[Records drawn from a dataset]
+===+

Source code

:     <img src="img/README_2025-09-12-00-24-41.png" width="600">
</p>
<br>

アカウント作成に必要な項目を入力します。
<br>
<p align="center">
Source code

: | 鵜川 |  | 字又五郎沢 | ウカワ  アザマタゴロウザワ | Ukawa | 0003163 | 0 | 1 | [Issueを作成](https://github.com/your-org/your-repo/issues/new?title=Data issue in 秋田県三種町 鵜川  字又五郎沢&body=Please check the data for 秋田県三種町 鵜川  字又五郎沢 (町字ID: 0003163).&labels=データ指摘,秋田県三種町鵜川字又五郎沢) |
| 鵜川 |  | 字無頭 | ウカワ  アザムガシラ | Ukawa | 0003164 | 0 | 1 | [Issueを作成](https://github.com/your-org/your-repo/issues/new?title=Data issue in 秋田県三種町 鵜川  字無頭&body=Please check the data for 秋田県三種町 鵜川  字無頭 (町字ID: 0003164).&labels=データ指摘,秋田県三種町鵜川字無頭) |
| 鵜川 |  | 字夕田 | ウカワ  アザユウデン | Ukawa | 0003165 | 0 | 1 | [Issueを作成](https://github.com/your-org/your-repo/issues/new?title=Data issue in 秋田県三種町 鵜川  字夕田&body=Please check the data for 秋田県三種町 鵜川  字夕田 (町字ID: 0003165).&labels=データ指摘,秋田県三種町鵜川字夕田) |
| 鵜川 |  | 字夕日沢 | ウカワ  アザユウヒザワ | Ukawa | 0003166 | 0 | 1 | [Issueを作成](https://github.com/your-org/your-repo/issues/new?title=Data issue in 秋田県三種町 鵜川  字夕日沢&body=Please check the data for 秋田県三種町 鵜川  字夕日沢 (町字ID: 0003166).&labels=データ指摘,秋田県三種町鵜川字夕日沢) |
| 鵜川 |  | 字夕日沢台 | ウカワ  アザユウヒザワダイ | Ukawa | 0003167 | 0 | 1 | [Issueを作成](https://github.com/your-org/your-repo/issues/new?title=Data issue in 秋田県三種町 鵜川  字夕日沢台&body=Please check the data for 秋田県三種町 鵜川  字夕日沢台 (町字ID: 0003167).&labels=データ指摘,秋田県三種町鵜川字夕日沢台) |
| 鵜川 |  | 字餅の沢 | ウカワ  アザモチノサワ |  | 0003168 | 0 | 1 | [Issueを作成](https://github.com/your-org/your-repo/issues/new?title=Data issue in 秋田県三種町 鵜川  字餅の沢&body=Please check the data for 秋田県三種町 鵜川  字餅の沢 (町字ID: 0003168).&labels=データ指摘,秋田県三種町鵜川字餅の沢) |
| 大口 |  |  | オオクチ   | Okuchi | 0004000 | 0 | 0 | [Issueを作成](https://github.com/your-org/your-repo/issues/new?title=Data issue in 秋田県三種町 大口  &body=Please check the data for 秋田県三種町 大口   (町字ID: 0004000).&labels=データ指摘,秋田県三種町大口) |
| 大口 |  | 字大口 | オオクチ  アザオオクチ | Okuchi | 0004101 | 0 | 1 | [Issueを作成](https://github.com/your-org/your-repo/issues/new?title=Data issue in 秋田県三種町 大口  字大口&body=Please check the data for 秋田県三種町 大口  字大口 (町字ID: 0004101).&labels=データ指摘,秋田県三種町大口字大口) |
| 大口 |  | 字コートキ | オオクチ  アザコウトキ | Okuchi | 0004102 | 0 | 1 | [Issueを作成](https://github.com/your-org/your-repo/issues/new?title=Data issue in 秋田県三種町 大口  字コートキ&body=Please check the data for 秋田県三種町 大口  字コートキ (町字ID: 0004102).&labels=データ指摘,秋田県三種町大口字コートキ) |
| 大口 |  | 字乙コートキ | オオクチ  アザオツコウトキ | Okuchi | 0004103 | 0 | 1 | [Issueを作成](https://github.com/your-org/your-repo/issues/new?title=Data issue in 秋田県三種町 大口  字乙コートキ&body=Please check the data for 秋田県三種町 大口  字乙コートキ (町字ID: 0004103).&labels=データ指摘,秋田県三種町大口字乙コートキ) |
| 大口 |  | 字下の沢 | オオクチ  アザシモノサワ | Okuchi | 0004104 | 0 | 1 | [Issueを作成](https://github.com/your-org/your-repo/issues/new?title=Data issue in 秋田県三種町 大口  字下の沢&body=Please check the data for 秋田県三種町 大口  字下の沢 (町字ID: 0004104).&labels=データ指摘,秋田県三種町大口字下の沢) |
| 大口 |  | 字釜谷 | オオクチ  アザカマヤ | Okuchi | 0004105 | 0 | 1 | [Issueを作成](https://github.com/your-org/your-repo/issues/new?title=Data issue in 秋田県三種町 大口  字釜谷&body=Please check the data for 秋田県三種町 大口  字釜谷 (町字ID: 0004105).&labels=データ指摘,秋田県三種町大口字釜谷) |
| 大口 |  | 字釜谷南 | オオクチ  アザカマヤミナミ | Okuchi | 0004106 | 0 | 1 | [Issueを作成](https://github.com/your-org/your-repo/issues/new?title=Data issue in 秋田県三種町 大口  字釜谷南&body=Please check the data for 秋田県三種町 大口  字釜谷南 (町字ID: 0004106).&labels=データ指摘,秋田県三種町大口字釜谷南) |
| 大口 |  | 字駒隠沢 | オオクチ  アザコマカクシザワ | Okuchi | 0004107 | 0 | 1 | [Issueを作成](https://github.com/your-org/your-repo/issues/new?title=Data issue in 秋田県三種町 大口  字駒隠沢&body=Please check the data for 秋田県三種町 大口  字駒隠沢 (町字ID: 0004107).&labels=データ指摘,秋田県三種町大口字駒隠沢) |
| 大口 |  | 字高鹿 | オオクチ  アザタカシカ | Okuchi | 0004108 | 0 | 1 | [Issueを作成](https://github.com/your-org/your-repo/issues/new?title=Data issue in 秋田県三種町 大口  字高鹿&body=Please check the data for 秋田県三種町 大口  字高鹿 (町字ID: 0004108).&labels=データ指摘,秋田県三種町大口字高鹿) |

+===+

Work instruction: Look at the records above. Copy every line where the string "Ukawa" occurs.

Expected output:
: | 鵜川 |  | 字又五郎沢 | ウカワ  アザマタゴロウザワ | Ukawa | 0003163 | 0 | 1 | [Issueを作成](https://github.com/your-org/your-repo/issues/new?title=Data issue in 秋田県三種町 鵜川  字又五郎沢&body=Please check the data for 秋田県三種町 鵜川  字又五郎沢 (町字ID: 0003163).&labels=データ指摘,秋田県三種町鵜川字又五郎沢) |
| 鵜川 |  | 字無頭 | ウカワ  アザムガシラ | Ukawa | 0003164 | 0 | 1 | [Issueを作成](https://github.com/your-org/your-repo/issues/new?title=Data issue in 秋田県三種町 鵜川  字無頭&body=Please check the data for 秋田県三種町 鵜川  字無頭 (町字ID: 0003164).&labels=データ指摘,秋田県三種町鵜川字無頭) |
| 鵜川 |  | 字夕田 | ウカワ  アザユウデン | Ukawa | 0003165 | 0 | 1 | [Issueを作成](https://github.com/your-org/your-repo/issues/new?title=Data issue in 秋田県三種町 鵜川  字夕田&body=Please check the data for 秋田県三種町 鵜川  字夕田 (町字ID: 0003165).&labels=データ指摘,秋田県三種町鵜川字夕田) |
| 鵜川 |  | 字夕日沢 | ウカワ  アザユウヒザワ | Ukawa | 0003166 | 0 | 1 | [Issueを作成](https://github.com/your-org/your-repo/issues/new?title=Data issue in 秋田県三種町 鵜川  字夕日沢&body=Please check the data for 秋田県三種町 鵜川  字夕日沢 (町字ID: 0003166).&labels=データ指摘,秋田県三種町鵜川字夕日沢) |
| 鵜川 |  | 字夕日沢台 | ウカワ  アザユウヒザワダイ | Ukawa | 0003167 | 0 | 1 | [Issueを作成](https://github.com/your-org/your-repo/issues/new?title=Data issue in 秋田県三種町 鵜川  字夕日沢台&body=Please check the data for 秋田県三種町 鵜川  字夕日沢台 (町字ID: 0003167).&labels=データ指摘,秋田県三種町鵜川字夕日沢台) |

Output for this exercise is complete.